Task description: Pick up the email reply about whether URN fragment identifiers can stay persistent and keep writing from the point where it stops.

I don't think anyone is disagreeing about that.  At least I'm
not and I don't see anything in the current version of 2141bis
that does either.

>...
> 6. Fragment identifiers as used in existing content-types were
> not designed to be persistent across changes to the document.
> For identifiers to have persistence there needs to be some
> discipline in assigning meaning to them initially and in not
> reusing them in ways inconsistent with their originally
> assigned meanings.   If there is any such convention for
> fragment identifiers, I'm not aware of it, but it certainly
> isn't widely used.   Given the existence and utility of other
> kinds of identifiers which are not persistent and should not
> be so, I also believe that persistent identifiers need to be
> readily distinguished from non-persistent identifiers.
> Again, I'm not aware of a convention for doing this, though I
> hypothesize that one could exist.

I think you are creating a strawman here and then demolishing
it.  There is no question, in my mind, at least, that using,
e.g., a character offset fragment identifier would be truly
stupid in a context that requires  persistence, URN or
otherwise.  But that doesn't imply that, for some URN types
(namespaces) stable fragment identifiers cannot be properly
identified and defined.  Second, even after rereading 2141 and
1737, I'm not sure how far one can go in the direction of an
identifier that is "persistent across changes in a document"

Extracted material:
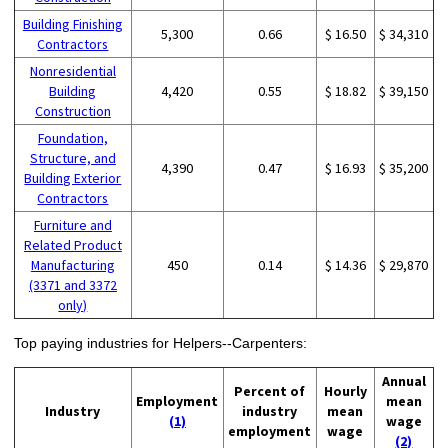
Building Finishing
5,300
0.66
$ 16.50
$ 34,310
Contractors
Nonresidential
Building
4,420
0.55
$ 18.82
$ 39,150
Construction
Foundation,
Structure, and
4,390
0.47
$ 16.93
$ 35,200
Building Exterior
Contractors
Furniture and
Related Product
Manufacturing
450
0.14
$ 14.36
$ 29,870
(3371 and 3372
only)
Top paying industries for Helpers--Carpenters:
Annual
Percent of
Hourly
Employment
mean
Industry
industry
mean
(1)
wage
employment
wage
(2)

Output:
because even that statement takes one very far in the direction
of needing a universal theory about what changes are still "the
same document" and what changes make new documents. 

More important, as soon as you say "persistent identifier" and
"changes to object" in the same context, you transport us all to
to the edge, not of rathole, but of a bottomless pit.
"Persistence" of an identifier is clear when there is a single,
unique, object and the only thing that changes is its location.
That is where one of the major threads that led to URNs started
when web objects were considered -- URLs were just not right
when one considered content that might be relocated, unchanged,
from one server (and DNS name) to another.  But, as soon as one
talks about two objects that are alleged to be identical or
changes in one object, the "persistence" and object-binding
validity of the identifier become fairly deep questions that
have plagued archivists, classifiers, and philosophers for
centuries... questions that ultimately have no clear answers
except in the axioms and postulates of object-type-specific
axiomatic systems.  Another key reason why I shut down the
original URI WG in the hope of saving the work as that several
of the efforts that were underway appeared to have comprehensive
solutions to the "can it change and be the same thing" and "are
two objects actually identical" questions in the critical path
of a protocol or identifier type questions -- a WG that could
safely be predicted to go on for years and indeed centuries and
never converge was just not considered acceptable in the IETF of
the time.

Note that the above has nothing to do with fragments or queries.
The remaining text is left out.